**WHAT YOU SHOULD DO**. The answer should be every line below, retyped exactly.

**MATERIAL SUPPLIED**.
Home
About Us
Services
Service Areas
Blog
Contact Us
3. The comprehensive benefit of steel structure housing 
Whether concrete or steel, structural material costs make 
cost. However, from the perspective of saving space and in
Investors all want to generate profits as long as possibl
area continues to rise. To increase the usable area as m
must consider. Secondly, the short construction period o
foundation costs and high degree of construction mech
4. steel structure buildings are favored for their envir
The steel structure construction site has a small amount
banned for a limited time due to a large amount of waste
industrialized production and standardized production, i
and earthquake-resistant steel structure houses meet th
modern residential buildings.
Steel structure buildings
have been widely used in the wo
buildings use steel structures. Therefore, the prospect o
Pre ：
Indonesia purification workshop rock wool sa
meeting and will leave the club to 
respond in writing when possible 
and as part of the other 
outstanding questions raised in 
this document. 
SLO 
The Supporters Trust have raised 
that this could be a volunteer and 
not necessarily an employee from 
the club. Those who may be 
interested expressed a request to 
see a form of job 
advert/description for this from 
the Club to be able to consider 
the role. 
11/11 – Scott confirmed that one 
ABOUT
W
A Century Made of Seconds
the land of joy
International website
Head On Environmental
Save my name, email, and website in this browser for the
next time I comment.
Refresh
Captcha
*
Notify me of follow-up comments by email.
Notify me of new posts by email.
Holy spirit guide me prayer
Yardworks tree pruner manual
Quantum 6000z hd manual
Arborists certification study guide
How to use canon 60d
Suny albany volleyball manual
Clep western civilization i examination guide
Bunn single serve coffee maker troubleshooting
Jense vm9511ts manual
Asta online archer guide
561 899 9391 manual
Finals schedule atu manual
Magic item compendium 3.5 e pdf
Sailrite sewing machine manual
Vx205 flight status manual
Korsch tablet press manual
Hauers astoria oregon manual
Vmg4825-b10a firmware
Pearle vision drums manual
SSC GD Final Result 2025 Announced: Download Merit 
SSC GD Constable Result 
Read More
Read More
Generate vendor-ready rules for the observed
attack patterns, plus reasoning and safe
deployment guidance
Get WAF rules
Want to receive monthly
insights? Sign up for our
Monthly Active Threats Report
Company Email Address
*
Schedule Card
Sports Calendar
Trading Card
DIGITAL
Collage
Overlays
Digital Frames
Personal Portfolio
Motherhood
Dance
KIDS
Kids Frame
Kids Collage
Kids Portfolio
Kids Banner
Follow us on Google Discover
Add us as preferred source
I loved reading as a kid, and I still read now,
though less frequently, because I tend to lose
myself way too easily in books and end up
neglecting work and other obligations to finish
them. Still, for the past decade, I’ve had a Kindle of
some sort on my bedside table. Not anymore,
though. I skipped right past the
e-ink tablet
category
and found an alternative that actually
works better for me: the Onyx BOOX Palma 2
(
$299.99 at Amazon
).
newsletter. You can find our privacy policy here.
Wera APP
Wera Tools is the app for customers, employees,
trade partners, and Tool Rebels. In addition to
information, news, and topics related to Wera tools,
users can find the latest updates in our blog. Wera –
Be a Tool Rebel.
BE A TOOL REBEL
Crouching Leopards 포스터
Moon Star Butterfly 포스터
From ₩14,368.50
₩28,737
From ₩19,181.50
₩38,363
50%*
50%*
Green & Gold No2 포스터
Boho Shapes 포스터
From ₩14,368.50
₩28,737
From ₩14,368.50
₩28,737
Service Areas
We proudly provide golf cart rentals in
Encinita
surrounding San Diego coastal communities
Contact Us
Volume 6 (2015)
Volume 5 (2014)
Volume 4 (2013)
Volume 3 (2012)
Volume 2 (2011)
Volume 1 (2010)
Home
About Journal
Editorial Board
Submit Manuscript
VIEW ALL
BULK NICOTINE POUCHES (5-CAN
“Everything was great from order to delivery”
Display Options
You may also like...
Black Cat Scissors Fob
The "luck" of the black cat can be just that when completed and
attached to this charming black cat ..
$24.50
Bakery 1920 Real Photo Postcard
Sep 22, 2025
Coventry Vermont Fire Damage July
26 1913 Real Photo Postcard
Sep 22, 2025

**RESULT**.
Home
About Us
Services
Service Areas
Blog
Contact Us
3. The comprehensive benefit of steel structure housing 
Whether concrete or steel, structural material costs make 
cost. However, from the perspective of saving space and in
Investors all want to generate profits as long as possibl
area continues to rise. To increase the usable area as m
must consider. Secondly, the short construction period o
foundation costs and high degree of construction mech
4. steel structure buildings are favored for their envir
The steel structure construction site has a small amount
banned for a limited time due to a large amount of waste
industrialized production and standardized production, i
and earthquake-resistant steel structure houses meet th
modern residential buildings.
Steel structure buildings
have been widely used in the wo
buildings use steel structures. Therefore, the prospect o
Pre ：
Indonesia purification workshop rock wool sa
meeting and will leave the club to 
respond in writing when possible 
and as part of the other 
outstanding questions raised in 
this document. 
SLO 
The Supporters Trust have raised 
that this could be a volunteer and 
not necessarily an employee from 
the club. Those who may be 
interested expressed a request to 
see a form of job 
advert/description for this from 
the Club to be able to consider 
the role. 
11/11 – Scott confirmed that one 
ABOUT
W
A Century Made of Seconds
the land of joy
International website
Head On Environmental
Save my name, email, and website in this browser for the
next time I comment.
Refresh
Captcha
*
Notify me of follow-up comments by email.
Notify me of new posts by email.
Holy spirit guide me prayer
Yardworks tree pruner manual
Quantum 6000z hd manual
Arborists certification study guide
How to use canon 60d
Suny albany volleyball manual
Clep western civilization i examination guide
Bunn single serve coffee maker troubleshooting
Jense vm9511ts manual
Asta online archer guide
561 899 9391 manual
Finals schedule atu manual
Magic item compendium 3.5 e pdf
Sailrite sewing machine manual
Vx205 flight status manual
Korsch tablet press manual
Hauers astoria oregon manual
Vmg4825-b10a firmware
Pearle vision drums manual
SSC GD Final Result 2025 Announced: Download Merit 
SSC GD Constable Result 
Read More
Read More
Generate vendor-ready rules for the observed
attack patterns, plus reasoning and safe
deployment guidance
Get WAF rules
Want to receive monthly
insights? Sign up for our
Monthly Active Threats Report
Company Email Address
*
Schedule Card
Sports Calendar
Trading Card
DIGITAL
Collage
Overlays
Digital Frames
Personal Portfolio
Motherhood
Dance
KIDS
Kids Frame
Kids Collage
Kids Portfolio
Kids Banner
Follow us on Google Discover
Add us as preferred source
I loved reading as a kid, and I still read now,
though less frequently, because I tend to lose
myself way too easily in books and end up
neglecting work and other obligations to finish
them. Still, for the past decade, I’ve had a Kindle of
some sort on my bedside table. Not anymore,
though. I skipped right past the
e-ink tablet
category
and found an alternative that actually
works better for me: the Onyx BOOX Palma 2
(
$299.99 at Amazon
).
newsletter. You can find our privacy policy here.
Wera APP
Wera Tools is the app for customers, employees,
trade partners, and Tool Rebels. In addition to
information, news, and topics related to Wera tools,
users can find the latest updates in our blog. Wera –
Be a Tool Rebel.
BE A TOOL REBEL
Crouching Leopards 포스터
Moon Star Butterfly 포스터
From ₩14,368.50
₩28,737
From ₩19,181.50
₩38,363
50%*
50%*
Green & Gold No2 포스터
Boho Shapes 포스터
From ₩14,368.50
₩28,737
From ₩14,368.50
₩28,737
Service Areas
We proudly provide golf cart rentals in
Encinita
surrounding San Diego coastal communities
Contact Us
Volume 6 (2015)
Volume 5 (2014)
Volume 4 (2013)
Volume 3 (2012)
Volume 2 (2011)
Volume 1 (2010)
Home
About Journal
Editorial Board
Submit Manuscript
VIEW ALL
BULK NICOTINE POUCHES (5-CAN
“Everything was great from order to delivery”
Display Options
You may also like...
Black Cat Scissors Fob
The "luck" of the black cat can be just that when completed and
attached to this charming black cat ..
$24.50
Bakery 1920 Real Photo Postcard
Sep 22, 2025
Coventry Vermont Fire Damage July
26 1913 Real Photo Postcard
Sep 22, 2025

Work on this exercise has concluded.